What can a direct, real-time relationship with your data do for your business?
First, let’s consider the tidal wave of data that companies are dealing with. What’s the best way to handle Big Data and wield it as a tool for productivity? Visualize it. Even a simple tag cloud – a visual representation of text data – generated from billions of structured and unstructured data pieces can offer critical insights that were previously unreachable.
Next, let’s examine a use case of such analysis. This recent InfoWorld report presents a healthcare-related scenario that makes a strong case for coupling Big Data with data visualization techniques:
According to the report, the healthcare industry is primed to experience the farthest-reaching positive impact from Big Data visualization. 36% of healthcare companies are currently investing in Big Data analytics, as reported by Gartner. Another 15% plan to make the investment within the year, bringing the healthcare industry to the forefront of this movement.
Patient record-keeping has previously been a needle-in-a-haystack mission characterized by towers of bloated files that encroach and consume back-office spaces. Records would need to be located, collated, and painstakingly analyzed before a treatment plan could be created and analyzed against other options. Tools that can centralize this crucial information and speed up analysis are in higher demand than ever.
That’s what you get with Big Data visualization. Instead of clusters of information in different formats, all data is placed in a single cluster for analysis by a business intelligence (BI) tool, making millions of patient records readily available for classification and further study. Medical professionals can then study treatment outcomes based on a myriad of factors and determine the most successful patterns – paving the way for more comprehensive overall patient care and higher survival rates.
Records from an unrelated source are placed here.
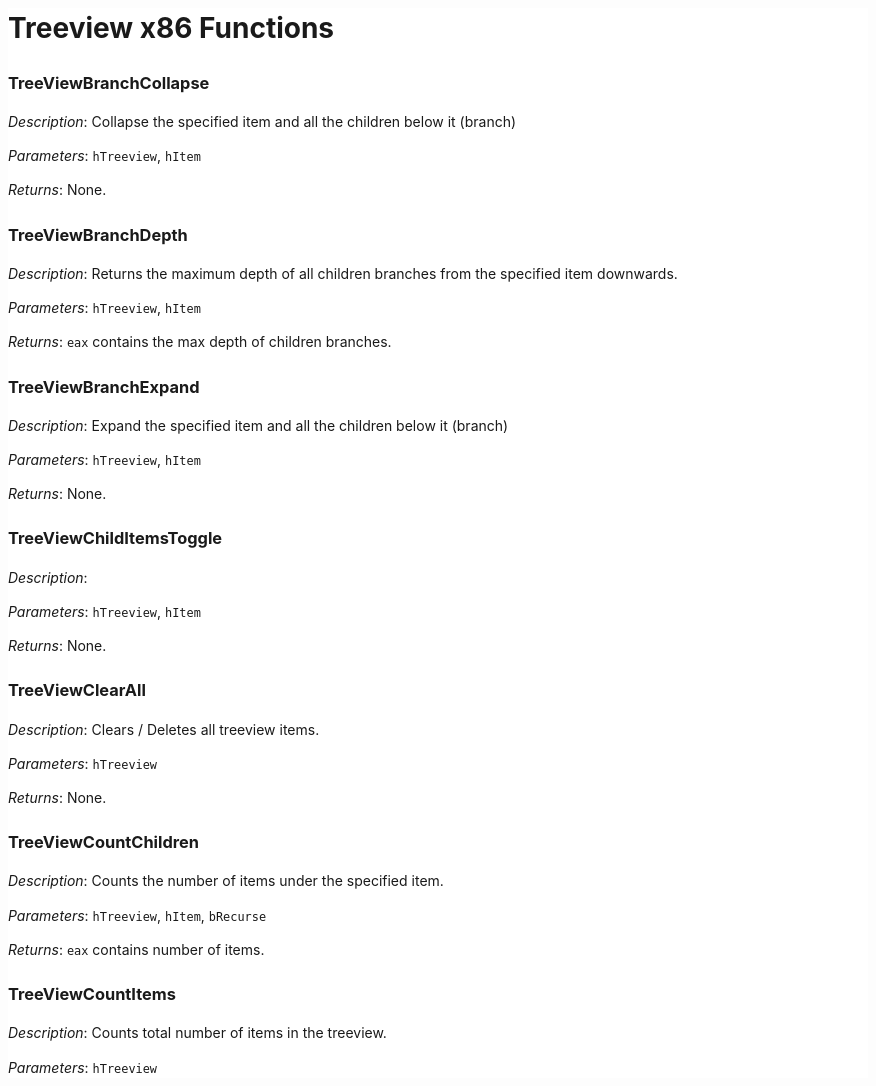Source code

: # Treeview x86 Functions

### TreeViewBranchCollapse

*Description*: Collapse the specified item and all the children below it (branch)

*Parameters*: `hTreeview`, `hItem`

*Returns*: None.

### TreeViewBranchDepth

*Description*: Returns the maximum depth of all children branches from the specified item downwards.

*Parameters*: `hTreeview`, `hItem`

*Returns*: `eax` contains the max depth of children branches.

### TreeViewBranchExpand

*Description*: Expand the specified item and all the children below it (branch)

*Parameters*: `hTreeview`, `hItem`

*Returns*: None.

### TreeViewChildItemsToggle

*Description*: 

*Parameters*: `hTreeview`, `hItem`

*Returns*: None.

### TreeViewClearAll

*Description*: Clears / Deletes all treeview items.

*Parameters*: `hTreeview`

*Returns*: None.

### TreeViewCountChildren

*Description*: Counts the number of items under the specified item.

*Parameters*: `hTreeview`, `hItem`, `bRecurse`

*Returns*: `eax` contains number of items.

### TreeViewCountItems

*Description*: Counts total number of items in the treeview.

*Parameters*: `hTreeview`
A SiliconANGLE article from late October continues to extol the virtues of Big Data visualization investments in the healthcare industry. The article describes a new application that uses Big Data to study the spectrum of medical conditions and accurately predict how these diseases will affect the human body in the future.
This opens the door for more accurate attempts at finding a cure and, just as importantly, enables greater patient collaboration. Patients can use intuitive interfaces to understand treatment options and visualize their projected progress. This type of predictive modeling can also help convince patients with certain conditions to try medications or take preventive actions before a problem becomes more serious.
The availability of these capabilities is growing. In November, SAP partnered with MolecularHealth in an effort to improve oncologists’ clinical decision making – thereby enhancing the quality of care for cancer patients.
Faster diagnoses. More informed patients. The most comprehensive and specific treatment plans delivered faster than ever before. And we’re just scratching the surface of the role of Big Data visualization in healthcare.